TWENTY-SIX

Maud arrived late and so she had to sit at the back, next to a man who chewed gum loudly and just behind a woman with a dry, continuous cough. It was hard to concentrate. She untied her hair and pulled it back more tightly, capturing all the tendrils of hair, and bent over her notebook.

Litigant in person, she wrote, force majeure; dilatory tactics.

It was hot in the room and she was wearing too many layers of clothing because outside it was sleety and cold.

Someone seated near the front twisted round in his seat, scanning the rows. His eyes landed on her and for a beat he looked at her. That man from two days ago, who’d backed away from her as if she had the plague when she had said she was in the Met. Maud felt a spike of irritation. She held his gaze, not smiling, then turned back to her notes.

Avoidance, evasion, inclusion.

She needed to concentrate on the granular satisfaction of legal terminology, the way the law narrowed things down and down, until there were barely any cracks in the framework. But she kept thinking about the young woman with the destroyed face who wouldn’t press charges, and about the hostility in Kemp’s voice.

‘And that’s it,’ said the lecturer, a wispy man with a wispy grey beard and hexagonal spectacles perched on the end of his narrow nose.

Maud stood up, pulling on her waterproof jacket, gathering her things. The hum of conversation around her grew louder. People were heading out into the wet night in small groups. She saw the man – what was his name? Stuart? – wrap a scarf around his neck and slide his folder into a canvas messenger bag, and as if he could feel her eyes on him, he looked up and half smiled.

She didn’t smile back. Instead, she pushed against the flow of people and stood in front of him. He looked startled.

‘Hello,’ he said.

‘It’s your turn. Or rather,’ she corrected herself. ‘It’s my turn.’

‘Sorry?’

‘To guess what you do, based on how you look.’ She scrutinised him. ‘Hair slightly too long. Beard needs a bit of a trim. Nice glasses: hipsterish, probably expensive. Baggy cords and a nice cotton shirt, though it’s missing the top button, did you know? Social worker?’

He shook his head.

‘Philosophy teacher at a sixth form college.’

‘No.’

‘Maybe you’re a graphic designer. No, I forgot, it’s got to be something that gives you the moral high ground. You work for an NGO, or you’re a baker, a sourdough baker…’

‘I get it. Stop.’

‘No. Seriously. What do you do?’

He coughed unnecessarily, bent down to pick up a bike helmet.

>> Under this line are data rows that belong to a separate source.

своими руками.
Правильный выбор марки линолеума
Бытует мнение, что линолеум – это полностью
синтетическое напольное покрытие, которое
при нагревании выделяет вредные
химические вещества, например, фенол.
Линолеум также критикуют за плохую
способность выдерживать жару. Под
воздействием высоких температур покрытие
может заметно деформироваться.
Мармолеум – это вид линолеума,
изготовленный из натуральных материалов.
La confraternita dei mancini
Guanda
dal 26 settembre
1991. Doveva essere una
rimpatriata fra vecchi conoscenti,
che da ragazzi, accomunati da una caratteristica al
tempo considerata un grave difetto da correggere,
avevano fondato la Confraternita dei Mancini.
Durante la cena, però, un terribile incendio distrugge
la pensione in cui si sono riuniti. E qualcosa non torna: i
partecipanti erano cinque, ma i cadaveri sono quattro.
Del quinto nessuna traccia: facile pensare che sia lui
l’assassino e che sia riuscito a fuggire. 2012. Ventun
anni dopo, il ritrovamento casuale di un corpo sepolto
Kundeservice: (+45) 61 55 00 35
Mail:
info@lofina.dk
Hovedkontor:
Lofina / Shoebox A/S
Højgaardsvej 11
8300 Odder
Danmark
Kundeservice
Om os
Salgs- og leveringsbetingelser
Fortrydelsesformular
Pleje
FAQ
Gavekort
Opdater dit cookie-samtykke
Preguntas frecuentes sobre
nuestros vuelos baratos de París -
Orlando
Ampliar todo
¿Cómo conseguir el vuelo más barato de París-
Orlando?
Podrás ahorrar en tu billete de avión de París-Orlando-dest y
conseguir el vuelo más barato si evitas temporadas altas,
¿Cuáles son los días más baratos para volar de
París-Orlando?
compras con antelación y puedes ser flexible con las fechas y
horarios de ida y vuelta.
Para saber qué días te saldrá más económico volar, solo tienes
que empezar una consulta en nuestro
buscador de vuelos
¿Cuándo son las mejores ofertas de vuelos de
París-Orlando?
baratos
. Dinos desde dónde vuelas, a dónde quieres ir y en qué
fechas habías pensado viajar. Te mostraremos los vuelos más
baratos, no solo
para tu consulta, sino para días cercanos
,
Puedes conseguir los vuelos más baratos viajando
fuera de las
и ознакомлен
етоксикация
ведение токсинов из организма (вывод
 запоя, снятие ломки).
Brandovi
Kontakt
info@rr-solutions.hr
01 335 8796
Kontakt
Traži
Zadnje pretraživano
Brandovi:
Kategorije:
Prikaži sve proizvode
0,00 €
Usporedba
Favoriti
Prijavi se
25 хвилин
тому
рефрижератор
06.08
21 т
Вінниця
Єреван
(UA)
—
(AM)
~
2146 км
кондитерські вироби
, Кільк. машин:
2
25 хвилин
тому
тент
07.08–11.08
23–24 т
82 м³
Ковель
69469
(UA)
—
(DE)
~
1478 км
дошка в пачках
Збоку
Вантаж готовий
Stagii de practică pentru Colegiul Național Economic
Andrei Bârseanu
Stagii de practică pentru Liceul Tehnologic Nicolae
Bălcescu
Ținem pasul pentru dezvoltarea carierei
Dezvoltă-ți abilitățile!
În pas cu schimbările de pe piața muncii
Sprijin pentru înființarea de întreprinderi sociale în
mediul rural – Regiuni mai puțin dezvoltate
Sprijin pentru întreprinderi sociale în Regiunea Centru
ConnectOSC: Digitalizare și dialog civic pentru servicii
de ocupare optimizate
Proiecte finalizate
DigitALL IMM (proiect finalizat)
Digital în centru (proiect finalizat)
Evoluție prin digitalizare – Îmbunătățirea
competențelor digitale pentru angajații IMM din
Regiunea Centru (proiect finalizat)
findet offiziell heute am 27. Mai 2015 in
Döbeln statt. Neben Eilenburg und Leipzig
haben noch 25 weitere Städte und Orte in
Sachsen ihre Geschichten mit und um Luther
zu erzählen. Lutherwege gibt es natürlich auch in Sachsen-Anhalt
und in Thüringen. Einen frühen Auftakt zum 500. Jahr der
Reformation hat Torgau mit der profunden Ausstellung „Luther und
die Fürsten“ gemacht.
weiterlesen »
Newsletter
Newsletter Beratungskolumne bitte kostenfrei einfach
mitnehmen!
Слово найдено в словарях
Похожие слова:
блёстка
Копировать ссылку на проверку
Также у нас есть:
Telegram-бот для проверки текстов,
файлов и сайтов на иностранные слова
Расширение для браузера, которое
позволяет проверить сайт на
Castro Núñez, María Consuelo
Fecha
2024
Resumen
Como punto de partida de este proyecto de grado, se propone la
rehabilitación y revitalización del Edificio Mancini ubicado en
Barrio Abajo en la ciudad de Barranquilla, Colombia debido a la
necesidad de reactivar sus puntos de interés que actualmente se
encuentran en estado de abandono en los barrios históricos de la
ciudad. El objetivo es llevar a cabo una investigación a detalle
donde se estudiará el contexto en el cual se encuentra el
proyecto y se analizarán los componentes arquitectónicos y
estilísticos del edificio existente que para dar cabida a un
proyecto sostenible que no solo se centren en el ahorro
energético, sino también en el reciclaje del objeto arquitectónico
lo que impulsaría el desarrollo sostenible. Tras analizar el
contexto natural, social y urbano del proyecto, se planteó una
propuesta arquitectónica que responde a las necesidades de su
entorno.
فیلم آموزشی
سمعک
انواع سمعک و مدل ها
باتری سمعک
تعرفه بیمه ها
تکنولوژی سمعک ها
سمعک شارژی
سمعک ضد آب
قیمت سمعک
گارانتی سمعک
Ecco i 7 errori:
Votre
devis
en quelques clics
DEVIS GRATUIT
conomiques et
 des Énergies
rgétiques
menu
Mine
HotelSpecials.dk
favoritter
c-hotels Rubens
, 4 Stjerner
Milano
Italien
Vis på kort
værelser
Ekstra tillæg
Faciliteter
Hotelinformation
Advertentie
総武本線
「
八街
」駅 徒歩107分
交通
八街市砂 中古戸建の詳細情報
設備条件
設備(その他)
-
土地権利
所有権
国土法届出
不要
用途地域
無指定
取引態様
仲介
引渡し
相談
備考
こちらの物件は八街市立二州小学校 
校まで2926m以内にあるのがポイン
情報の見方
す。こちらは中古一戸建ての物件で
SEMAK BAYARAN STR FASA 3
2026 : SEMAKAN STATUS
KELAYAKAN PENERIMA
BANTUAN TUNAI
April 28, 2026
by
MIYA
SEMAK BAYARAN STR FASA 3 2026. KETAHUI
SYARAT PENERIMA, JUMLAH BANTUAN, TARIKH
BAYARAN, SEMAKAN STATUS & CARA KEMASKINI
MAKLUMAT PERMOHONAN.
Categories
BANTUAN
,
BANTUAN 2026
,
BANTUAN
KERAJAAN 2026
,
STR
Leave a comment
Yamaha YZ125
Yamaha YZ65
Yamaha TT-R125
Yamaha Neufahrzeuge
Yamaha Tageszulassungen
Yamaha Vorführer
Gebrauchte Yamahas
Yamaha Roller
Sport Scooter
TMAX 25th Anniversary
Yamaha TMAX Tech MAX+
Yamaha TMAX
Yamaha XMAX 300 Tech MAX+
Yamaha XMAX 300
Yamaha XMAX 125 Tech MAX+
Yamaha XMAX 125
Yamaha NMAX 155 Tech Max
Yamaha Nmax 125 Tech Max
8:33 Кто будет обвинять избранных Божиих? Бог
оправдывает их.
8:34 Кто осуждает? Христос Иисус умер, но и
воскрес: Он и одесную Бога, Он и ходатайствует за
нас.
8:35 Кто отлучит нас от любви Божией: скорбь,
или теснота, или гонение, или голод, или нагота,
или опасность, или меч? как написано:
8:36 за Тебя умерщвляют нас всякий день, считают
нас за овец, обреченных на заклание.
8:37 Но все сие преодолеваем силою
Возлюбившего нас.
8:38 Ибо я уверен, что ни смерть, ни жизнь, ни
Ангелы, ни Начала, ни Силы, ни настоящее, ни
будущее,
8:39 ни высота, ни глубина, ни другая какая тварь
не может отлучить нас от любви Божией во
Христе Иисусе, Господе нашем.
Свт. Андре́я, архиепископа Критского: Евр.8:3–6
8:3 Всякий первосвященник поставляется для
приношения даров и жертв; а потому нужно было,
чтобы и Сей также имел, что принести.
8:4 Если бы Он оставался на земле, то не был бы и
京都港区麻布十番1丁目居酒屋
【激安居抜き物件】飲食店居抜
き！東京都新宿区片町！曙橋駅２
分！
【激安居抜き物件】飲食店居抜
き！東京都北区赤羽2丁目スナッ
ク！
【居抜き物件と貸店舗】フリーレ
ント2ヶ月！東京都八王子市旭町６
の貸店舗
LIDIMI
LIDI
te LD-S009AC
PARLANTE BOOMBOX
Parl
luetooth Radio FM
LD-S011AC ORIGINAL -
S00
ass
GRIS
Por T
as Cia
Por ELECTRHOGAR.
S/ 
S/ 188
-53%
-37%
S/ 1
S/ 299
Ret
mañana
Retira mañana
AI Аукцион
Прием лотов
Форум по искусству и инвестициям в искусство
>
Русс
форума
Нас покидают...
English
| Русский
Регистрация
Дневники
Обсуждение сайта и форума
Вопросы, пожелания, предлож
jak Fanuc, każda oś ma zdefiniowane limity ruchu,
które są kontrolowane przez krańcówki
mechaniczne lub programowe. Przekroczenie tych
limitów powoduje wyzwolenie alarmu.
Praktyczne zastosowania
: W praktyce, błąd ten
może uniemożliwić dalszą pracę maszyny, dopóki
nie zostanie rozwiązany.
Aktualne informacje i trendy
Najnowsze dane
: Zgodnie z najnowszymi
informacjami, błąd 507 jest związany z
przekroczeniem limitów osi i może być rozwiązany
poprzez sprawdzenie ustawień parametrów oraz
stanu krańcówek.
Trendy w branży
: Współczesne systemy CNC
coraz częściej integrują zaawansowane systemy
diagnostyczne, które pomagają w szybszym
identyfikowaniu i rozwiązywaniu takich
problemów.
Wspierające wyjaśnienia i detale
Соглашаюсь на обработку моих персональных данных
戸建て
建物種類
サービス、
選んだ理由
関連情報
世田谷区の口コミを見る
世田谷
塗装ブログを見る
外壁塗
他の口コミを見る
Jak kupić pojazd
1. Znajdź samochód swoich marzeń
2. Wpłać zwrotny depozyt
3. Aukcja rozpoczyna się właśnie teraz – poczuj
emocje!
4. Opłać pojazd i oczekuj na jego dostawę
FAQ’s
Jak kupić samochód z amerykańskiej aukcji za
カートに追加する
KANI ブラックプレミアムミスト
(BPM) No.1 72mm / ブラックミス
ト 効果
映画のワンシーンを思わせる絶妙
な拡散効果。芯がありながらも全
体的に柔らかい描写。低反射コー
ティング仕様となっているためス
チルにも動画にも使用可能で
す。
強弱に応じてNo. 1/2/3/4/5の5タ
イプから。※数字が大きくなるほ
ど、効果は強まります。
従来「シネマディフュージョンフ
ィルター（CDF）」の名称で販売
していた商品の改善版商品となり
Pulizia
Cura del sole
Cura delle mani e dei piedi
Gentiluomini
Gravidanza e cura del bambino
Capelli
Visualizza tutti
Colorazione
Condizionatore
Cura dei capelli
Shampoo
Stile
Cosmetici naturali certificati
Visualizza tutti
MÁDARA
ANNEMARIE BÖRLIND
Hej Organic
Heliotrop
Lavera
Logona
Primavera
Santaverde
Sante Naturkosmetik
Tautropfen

‘Actually, I’m in advertising.’

‘Advertising?’ Maud started to laugh. ‘You mean, where you persuade people to buy things they don’t need.’

‘Sometimes they need them,’ he said stiffly, but then smiled sheepishly. ‘You’re right. I was just startled when I found out what you did.’

‘Join the queue.’

‘Sorry. Do you fancy grabbing a drink?’

‘Not really.’

She saw his face fall, and left before she could change her mind.